Introduction

Every so often, I talk to someone working in data analytics who wants access to production data, or at least a snapshot of it. Sometimes, they tell me about their ETL setup, which takes hours to refresh and can be brittle, with a lot of monitoring around it. For them, it works, but it sometimes gets me wondering if they need all that plumbing to get a snapshot of their live dataset. Back at Turnitin, I set up a way to get people access to production data without having to snapshot nightly, and I thought maybe I should share it with people here.

Common Implementations and Their Risks

Typical solutions that we might encounter as we give people a little bit of access to production data:

1. Query the primary

This is generally a bad idea, since you don’t want users getting access to the production prirmary, lest they make some mistakes or do something to lock up tables that prevent customers from using your apps. Even with a read-only user, large data analytics queries could cause unwanted interference that negatively affect your uptime. This is almost certainly not the way to go.

2. Query a streaming replica

This is better, but doing this is not free. Long-running queries can create replay lag, vacuum conflicts can cancel queries, and I/O contention can affect the primary upstream. It’s safer since users are forced to be read-only, but that still carries risk.

3. Nightly snapshots / rebuilds

Having time-based snapshots and rebuilds are the most common form of getting data out to analysts. ETL queries run at night (or some other specified regular interval) and provide the information needed to do the necessary work. This works, but is another piece of software that produces somewhat stale data, depending on how much stale-ness can be tolerated.

Once Upon a Time, Before Streaming Replication

If you’ve spent any time in Postgres, you already understand streaming replication. Primary sends WAL to standby, and standby replays the WAL stream. All the tutorials talk about using pg_basebackup, setting hot_standby and standby.signal and configuring primary_conninfo.

However, many people don’t know that before streaming replication, there was log shipping. Introduced in v. 8.2, it was the predecessor to what eventually became hot standby/streaming replication in v. 9.0. Instead of maintaining a live connection between primary and standby, the two clusters are decoupled. WAL files are shipped (via scp or rsync or some other mechanism – maybe even NFS) to the replica, and then replayed there.

Log Shipping Hits a Different Point on the Tradeoff Curve

With WAL log shipping the standby never connects to the primary, and the primary never tracks the standby, and therefore there is no backpressure mechanism (i.e. no cancelled queries because of conflict with recovery, no need for hot_standby_feedback).

While you may not get up-to-the-millisecond minimized replication lag, you get pretty close to real-time data. In some cases, this lag may even be desirable – you could throttle the playback so you are an hour behind, even giving yourself some time to look at a table’s state before someone fat-fingers an UPDATE without a WHERE clause.
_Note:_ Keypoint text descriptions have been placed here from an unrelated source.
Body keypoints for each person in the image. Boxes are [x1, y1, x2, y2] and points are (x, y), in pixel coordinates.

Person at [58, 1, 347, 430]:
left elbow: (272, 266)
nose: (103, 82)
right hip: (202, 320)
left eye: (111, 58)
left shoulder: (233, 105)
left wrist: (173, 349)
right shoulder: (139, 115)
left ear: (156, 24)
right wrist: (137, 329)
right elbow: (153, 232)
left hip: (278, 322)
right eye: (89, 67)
A Subtle but Important Detail

Postgres doesn’t force you to choose one mechanism over the other. A standby can use both primary_conninfo AND restore_command. The way it works is that it will toggle between the two, depending on availability. If the primary is disconnected for some reason, it will switch over to restore_command until it cannot find the WAL file it wants, and then it flips back to primary_conninfo again.
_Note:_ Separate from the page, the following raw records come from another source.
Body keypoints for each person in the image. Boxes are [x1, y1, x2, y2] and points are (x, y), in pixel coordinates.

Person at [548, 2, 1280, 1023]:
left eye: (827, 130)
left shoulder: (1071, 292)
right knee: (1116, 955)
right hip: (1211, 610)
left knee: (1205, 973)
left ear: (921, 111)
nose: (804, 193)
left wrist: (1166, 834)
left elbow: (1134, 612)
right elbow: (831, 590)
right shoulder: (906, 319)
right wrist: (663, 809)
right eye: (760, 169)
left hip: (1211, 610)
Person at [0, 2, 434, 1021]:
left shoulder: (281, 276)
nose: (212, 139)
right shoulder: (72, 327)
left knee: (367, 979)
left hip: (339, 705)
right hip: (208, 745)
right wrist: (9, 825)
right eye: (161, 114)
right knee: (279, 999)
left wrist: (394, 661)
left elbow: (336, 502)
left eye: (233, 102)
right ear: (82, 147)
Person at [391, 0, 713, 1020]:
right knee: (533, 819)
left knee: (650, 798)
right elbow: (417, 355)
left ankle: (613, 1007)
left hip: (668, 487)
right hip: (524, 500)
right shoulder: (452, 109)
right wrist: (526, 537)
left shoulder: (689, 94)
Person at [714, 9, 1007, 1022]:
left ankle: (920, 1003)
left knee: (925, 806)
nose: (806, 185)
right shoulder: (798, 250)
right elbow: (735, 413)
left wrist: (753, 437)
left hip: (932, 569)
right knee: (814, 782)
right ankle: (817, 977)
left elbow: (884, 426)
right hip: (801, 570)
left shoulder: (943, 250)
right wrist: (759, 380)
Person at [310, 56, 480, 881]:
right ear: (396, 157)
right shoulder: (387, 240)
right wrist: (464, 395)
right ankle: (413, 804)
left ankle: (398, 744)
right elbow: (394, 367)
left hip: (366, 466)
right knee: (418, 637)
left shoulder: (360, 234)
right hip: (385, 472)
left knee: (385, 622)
Log shipping isn’t just a legacy mode, but it’s part of the replication continuum. It’s like incremental backup, except that your backup is always full-loaded and can be queried against. For these reasons, keeping your WAL files around is a very good practice.

Architecture Pattern: Introduce a WAL Hub

Instead of thinking in terms or replication happening between a primary and a number of standbys, it may be useful to think about a cenral WAL archive host, even if it’s an S3 bucket, so that many consumers can access data at any point in time.

These consumers can be analytics standbys, QA environments, or ad-hoc data sandboxes – or whatever else you want to give a copy of near-realtime production data to, without risking replication backpressure or compromising network security.

A Hands-On Approach

I created a simple demo that sets this up end-to-end. It sets up 3 containers in Docker – a primary, standby, and a mock WAL archive location. Disclaimer: yes, I used AI to help me generate the scripts, but it’s exactly how I had it set up at Turnitin (yes, we used rsyncd back in 2009 – there might be better stuff out there these days).

Some key configuration params for clarity:

  • archive_command pushes WAL files to a directory
  • restore_command pulls WAL files on the standby
  • standby.signal enables continuous recovery
  • hot_standby=on allows read-only queries
  • archive_mode=on not entirely necessary, but for posterity

Note that in this example, some characteristics of the standby:

  • No primary_conninfo
  • No replication slots used
  • No entries in pg_stat_replication show up on the primary.

If you want, you can set up traditional streaming replication in parallel to this log shipping standby – it doesn’t interfere with the log shipping so long as WAL files get to the archive location.

Why This Pattern Deserves More Attention

Most teams default to streaming replication because it’s the most visible feature.

But Postgres replication isn’t one thing; it’s a set of primitives:

  • WAL generation
  • WAL transport
  • WAL replay

Streaming replication couples all three and log shipping lets you separate them. And once you do that, new architectures open up!